Flatten Transformation
The flatten transformation is used to convert array values inside hierarchical structures, such as JSON, into individual rows. Let’s consider an example where we have a JSON file with columns like id, firstname, lastname, gender, age, and address. The address column is a complex type that contains streetAddress, city, and state.
To implement the flatten transformation, we can create a new data flow in Azure Data Factory and add a JSON source to the file. In the source settings, we select “Array of documents” as the JSON contains an array type for the address field. We can then preview the source data and add the flatten transformation, selecting the address column in the “Unroll by” section. By resetting the schema, we can add the address columns (streetAddress, city, and state). Finally, we add a sink to generate the CSV file in the desired location.
Parse Transformation
The parse transformation is used to extract specific data from text sources like JSON, XML, and delimited text. Let’s consider an example where we have an Excel file with columns like Car_Id, Model, Colour, and json_value. We want to extract locationid and region from the JSON value using the parse transformation.
To implement the parse transformation, we can create a new data flow in Azure Data Factory and add an Excel source dataset. We specify the Excel source file path and then add the parse transformation. In the parse transformation settings, we select JSON as the format and add new columns for locationid and region. Using the visual expression builder, we can convert these columns to string values. Finally, we add a sink to generate the output to a CSV file.
Stringify Transformation
The stringify transformation is used to transform complex data types into string data types. Let’s consider an example where we have a JSON file with a complex data type in the address field.
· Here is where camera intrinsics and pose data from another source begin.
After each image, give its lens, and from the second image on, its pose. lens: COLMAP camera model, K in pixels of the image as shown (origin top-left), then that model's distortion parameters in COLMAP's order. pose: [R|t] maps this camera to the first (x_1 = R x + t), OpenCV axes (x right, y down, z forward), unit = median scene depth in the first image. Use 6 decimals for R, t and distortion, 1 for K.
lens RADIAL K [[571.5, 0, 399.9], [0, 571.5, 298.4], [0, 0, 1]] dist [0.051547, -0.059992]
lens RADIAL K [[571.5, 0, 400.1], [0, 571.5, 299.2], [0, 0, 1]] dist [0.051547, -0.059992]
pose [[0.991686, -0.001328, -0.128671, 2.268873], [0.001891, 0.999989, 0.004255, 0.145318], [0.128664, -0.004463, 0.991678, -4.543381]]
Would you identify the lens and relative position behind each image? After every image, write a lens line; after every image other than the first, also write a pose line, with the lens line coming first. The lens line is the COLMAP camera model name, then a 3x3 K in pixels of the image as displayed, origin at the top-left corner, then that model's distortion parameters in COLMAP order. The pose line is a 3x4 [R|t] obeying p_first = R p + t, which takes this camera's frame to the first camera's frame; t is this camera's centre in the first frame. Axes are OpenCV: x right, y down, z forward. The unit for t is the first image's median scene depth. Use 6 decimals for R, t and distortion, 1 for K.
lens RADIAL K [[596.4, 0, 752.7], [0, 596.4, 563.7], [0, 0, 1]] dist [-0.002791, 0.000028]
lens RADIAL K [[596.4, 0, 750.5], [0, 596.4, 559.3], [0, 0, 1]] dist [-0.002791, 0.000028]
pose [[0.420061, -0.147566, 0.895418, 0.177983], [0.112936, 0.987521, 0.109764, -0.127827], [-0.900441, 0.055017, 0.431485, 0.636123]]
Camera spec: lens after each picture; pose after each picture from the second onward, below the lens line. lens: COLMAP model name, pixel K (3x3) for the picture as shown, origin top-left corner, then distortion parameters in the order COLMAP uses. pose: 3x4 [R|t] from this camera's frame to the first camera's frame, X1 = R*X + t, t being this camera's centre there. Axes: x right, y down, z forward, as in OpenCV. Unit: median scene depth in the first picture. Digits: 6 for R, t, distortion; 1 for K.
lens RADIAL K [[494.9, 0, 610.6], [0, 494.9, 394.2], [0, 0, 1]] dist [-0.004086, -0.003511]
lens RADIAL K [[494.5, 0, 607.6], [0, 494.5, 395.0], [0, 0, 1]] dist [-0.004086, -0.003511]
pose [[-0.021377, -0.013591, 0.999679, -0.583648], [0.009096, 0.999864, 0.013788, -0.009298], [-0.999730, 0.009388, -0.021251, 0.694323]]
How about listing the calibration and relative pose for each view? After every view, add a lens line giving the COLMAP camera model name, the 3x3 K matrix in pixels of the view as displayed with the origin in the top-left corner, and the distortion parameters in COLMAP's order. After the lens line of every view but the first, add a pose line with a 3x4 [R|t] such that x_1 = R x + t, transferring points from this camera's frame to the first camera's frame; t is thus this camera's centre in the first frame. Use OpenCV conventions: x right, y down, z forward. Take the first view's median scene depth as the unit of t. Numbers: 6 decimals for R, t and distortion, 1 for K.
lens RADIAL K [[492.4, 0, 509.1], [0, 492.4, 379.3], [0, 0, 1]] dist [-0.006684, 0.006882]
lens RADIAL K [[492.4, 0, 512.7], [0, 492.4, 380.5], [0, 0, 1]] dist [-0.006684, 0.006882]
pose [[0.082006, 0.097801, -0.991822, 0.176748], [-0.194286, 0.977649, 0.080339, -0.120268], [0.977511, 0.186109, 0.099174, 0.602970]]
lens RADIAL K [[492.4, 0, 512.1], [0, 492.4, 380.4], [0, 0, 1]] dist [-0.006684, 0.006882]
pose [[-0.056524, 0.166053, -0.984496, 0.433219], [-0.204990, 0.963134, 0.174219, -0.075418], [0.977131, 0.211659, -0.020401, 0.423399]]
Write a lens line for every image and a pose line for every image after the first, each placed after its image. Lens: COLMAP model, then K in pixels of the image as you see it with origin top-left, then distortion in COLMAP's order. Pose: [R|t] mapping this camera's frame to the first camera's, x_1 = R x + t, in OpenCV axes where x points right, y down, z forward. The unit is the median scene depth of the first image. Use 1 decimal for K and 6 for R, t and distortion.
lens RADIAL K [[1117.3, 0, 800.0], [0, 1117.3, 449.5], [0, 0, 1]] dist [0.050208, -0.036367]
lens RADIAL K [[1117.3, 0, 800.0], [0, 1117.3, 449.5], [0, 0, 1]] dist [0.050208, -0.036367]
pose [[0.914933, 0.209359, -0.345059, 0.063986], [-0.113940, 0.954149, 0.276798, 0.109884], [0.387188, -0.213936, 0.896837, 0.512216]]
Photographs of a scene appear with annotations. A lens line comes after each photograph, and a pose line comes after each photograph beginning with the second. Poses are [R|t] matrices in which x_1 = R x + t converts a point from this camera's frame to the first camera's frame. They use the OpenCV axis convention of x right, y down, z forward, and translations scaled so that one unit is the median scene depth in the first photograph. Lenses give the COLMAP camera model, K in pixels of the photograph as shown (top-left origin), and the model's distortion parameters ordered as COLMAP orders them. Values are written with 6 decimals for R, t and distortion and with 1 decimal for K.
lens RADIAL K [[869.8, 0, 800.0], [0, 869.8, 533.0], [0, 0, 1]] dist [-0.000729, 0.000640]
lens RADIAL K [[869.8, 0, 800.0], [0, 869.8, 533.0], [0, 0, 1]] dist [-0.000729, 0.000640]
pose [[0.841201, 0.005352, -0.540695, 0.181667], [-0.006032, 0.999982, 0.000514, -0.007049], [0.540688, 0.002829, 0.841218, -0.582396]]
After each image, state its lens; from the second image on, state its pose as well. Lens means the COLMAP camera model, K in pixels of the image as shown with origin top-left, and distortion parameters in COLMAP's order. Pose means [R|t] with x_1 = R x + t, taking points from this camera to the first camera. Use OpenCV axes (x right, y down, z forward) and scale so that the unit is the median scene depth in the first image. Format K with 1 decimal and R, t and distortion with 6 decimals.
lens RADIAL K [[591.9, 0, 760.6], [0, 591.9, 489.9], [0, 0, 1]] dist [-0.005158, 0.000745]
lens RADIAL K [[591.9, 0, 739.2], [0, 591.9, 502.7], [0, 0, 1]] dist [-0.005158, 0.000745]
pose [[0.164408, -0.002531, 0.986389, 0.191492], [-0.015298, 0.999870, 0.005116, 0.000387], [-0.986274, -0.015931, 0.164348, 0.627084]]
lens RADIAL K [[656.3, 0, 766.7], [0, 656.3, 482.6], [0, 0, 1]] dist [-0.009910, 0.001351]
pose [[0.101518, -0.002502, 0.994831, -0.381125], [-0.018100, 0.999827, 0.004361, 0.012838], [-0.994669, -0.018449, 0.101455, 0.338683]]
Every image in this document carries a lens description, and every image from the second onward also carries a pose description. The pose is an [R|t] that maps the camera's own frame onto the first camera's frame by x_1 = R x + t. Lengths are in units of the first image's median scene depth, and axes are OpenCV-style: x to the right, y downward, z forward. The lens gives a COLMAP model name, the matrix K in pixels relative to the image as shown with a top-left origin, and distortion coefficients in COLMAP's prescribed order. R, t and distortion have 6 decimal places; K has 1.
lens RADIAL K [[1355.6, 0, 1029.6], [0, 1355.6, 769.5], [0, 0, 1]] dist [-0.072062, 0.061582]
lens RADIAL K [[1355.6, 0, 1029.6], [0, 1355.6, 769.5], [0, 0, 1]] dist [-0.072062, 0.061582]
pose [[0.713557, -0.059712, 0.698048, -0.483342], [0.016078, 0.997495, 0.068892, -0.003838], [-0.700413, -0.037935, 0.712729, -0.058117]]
To implement the stringify transformation, we can create a new data flow in Azure Data Factory and add a JSON source. We preview the JSON data and then add the stringify transformation, selecting the address field. We need to select the complex field in the expression builder. Finally, we add a sink to generate the output data in a CSV file.
Conclusion
In this article, we discussed three important data flow formatters: Flatten, Parse, and Stringify. These transformations are useful when you need to process and transform string data in your pipeline. Whether you need to convert array values into individual rows, extract specific data from text sources, or transform complex data types into string values, these formatters provide the necessary tools to accomplish these tasks efficiently.